Data Science Coding Resources

Intended Audience: No background in the language and looking to become “literate”. This doesn’t mean that you’ll get a job writing code in this language. Instead, the goal is to make you comfortable enough in the language so you can talk about it intelligently.

Python

MIT Introduction to Computer Science and Programming Using Python: This was the first online course I took and used a unique strategy to get the most of it. Instead of going through the lectures, I looked directly at the weekly projects and tried to solve them using Google and the book Learn Python the Hard Way (linked below). If your goal is only to learn Python and not the computer science concepts or the Data Science material, I think it’s the way to go. It also gives you real insights into how coding actually takes place.

Learn Python the Hard Way: This book costs $29 but is worth every penny (you can also probably find some PDFs on the internet). It’s

Pandas, NumPy, SciPy: These are libraries that you can import into Python to do common data manipulation and statistics jobs. I’ve linked my main reference for each. These are difficult to learn in a linear way. Instead, you figure out the capabilities as you need them.

[Advanced] Machine Learning for Coders: The course is based in Python, but I won’t recommend it if you haven’t had an introduction to Pandas, NumPy, or SciPy. However, once you have those fundamentals done, this really takes you to the next level.

SQL

Intro to SQL for Data Science by SQL: This is a good intro to SQL. It’s also fairly short and you can easily get through it in an afternoon.

SQL – Full course for beginners by freecodecamp: This YouTube video is more than four hours long and really gets into the details of how to use keys, indexes, complex joins, etc. This makes you fully literate in SQL and should be enough to get you ready for any pet project.

R

Learn R by Codeacademy: This is a good introduction to data cleaning and basic analysis in R. Everything in the course is in-console in the web browser but I would encourage you to replicate in RStudio on your computer as it’ll teach you some of nuances of how to do file management for R.

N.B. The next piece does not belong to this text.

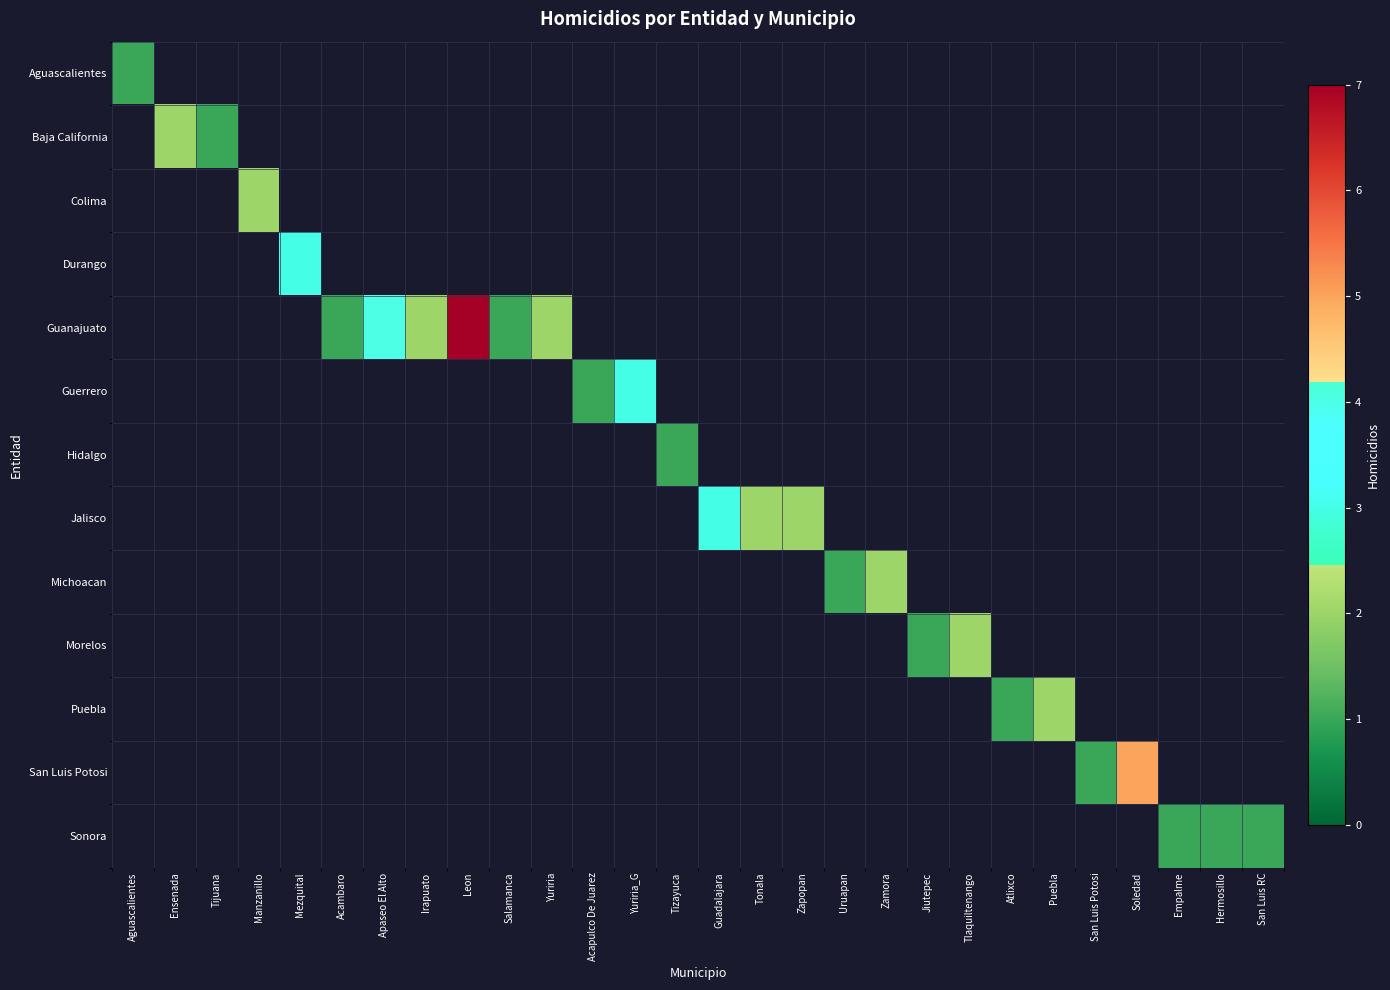

Which series has the largest range (max minus min)?

Guanajuato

Introduction to Statistical Learning with Applications in R: This is OG textbook for learning R in the context of data science. If you can make it through the lab exercises at the end of every chapter in the book, you should have a better grasp on R and Data Science than 95% of people in the field.

Datasets

The best way to learn a language is by applying it to data that you’re interested in finding insights from. Here are a few places to find them:

Kaggle’s Public Dataset: This is a good starting option as it has categories and top-rated datasets on any topic you are possibly interested in.

UCI Machine Learning Repository: A scientific paper that uses the dataset is accompanied by the dataset itself so you can try to replicate/improve the analysis done in the paper. Also categorized by what methods were used.

Google’s Dataset Search: Still in beta, but very high quality datasets. Likely to become a lot better in the future.